People Receiving Homeless Response Services by Age, Race, Ethnicity, and Gender - Homelessness Demographic By Race https://catalog.data.gov/dataset/people-receiving-homeless-response-services-by-age-race-ethnicity-and-gender-b667d This data set has 5 columns and 2162 rows. The data was originally collected by 44 Continuums of Care (CoC) in California, which are regional planning bodies and service coordinators for homelessness care, and the data is about the people the centers serve to help them learn more about their demographics. The data is a CSV file so it can be loaded into R Studio and cleaned. We hope to address with this data set if one race receives more care for homelessness than other races across all the CoC centers in California, if there are any trends in the number of people of each race receiving care (is it increasing, decreasing, or steady), and if one region serves a larger population of homeless people than other regions. A challenge that might come up in the future is the data set does not have a lot of information so more complex analysis of the data might be limited. The data also seems to include age, ethnicity, and gender information but in different CSV files so we were wondering if there was a way for us to combine this information.
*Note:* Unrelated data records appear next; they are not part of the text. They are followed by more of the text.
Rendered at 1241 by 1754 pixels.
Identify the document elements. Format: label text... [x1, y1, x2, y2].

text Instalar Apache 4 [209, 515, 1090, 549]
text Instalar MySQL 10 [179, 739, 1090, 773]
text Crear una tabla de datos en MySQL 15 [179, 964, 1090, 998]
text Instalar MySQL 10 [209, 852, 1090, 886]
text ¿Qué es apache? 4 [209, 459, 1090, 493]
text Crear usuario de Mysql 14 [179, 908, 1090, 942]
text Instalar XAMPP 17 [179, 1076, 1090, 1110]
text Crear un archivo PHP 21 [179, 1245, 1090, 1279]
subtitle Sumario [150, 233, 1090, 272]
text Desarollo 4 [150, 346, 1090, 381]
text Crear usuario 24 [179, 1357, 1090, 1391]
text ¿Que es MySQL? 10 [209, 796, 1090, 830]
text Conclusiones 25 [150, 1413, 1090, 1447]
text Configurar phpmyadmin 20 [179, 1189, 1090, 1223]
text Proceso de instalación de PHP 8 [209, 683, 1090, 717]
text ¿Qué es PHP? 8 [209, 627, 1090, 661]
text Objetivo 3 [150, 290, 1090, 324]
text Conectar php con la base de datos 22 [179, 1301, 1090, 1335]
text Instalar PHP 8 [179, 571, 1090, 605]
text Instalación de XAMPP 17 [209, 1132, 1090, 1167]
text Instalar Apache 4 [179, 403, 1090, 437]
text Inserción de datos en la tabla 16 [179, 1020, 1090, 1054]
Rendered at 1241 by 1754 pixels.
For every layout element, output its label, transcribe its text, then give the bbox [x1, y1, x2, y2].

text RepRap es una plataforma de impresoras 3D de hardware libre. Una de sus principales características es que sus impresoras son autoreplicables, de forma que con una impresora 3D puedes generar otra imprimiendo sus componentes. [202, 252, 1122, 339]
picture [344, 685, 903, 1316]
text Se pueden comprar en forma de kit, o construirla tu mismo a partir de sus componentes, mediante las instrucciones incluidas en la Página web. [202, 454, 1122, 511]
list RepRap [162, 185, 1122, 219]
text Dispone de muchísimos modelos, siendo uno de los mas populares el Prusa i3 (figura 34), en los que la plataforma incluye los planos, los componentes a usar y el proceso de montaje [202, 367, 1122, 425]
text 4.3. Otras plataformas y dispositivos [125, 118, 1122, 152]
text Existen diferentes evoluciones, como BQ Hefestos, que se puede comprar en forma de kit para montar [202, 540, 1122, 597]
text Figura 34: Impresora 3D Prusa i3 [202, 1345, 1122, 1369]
NCHS - Death rates and life expectancy at birth https://catalog.data.gov/dataset/nchs-death-rates-and-life-expectancy-at-birth This data set has 5 columns and 1072 rows. FIve columns consist of Year, Race, Sex, Average Life Expectancy in Years, and Age-adjusted Death Rate. This dataset tracked U.S. mortality trends from 1900 to 2017. It highlights the differences in age-adjusted death rates and life expectancy at birth by race and sex. Using this dataset, we hope to discover any correlation between race and life expectancy. Of course, there are multiple factors that we cannot take into our consideration, but we believe that at least some kind of trend should be visible with R. As time progresses, the medical care people receive should have been better than before. This means life expectancy would go up, but that would vary among different races and there is a difference between who can receive the care and who cannot. It is true that it would have been better if there were more columns and rows; however, it would be interesting to extract good information from a small sample of data. If this data does not work, we hope to find better datasets from online.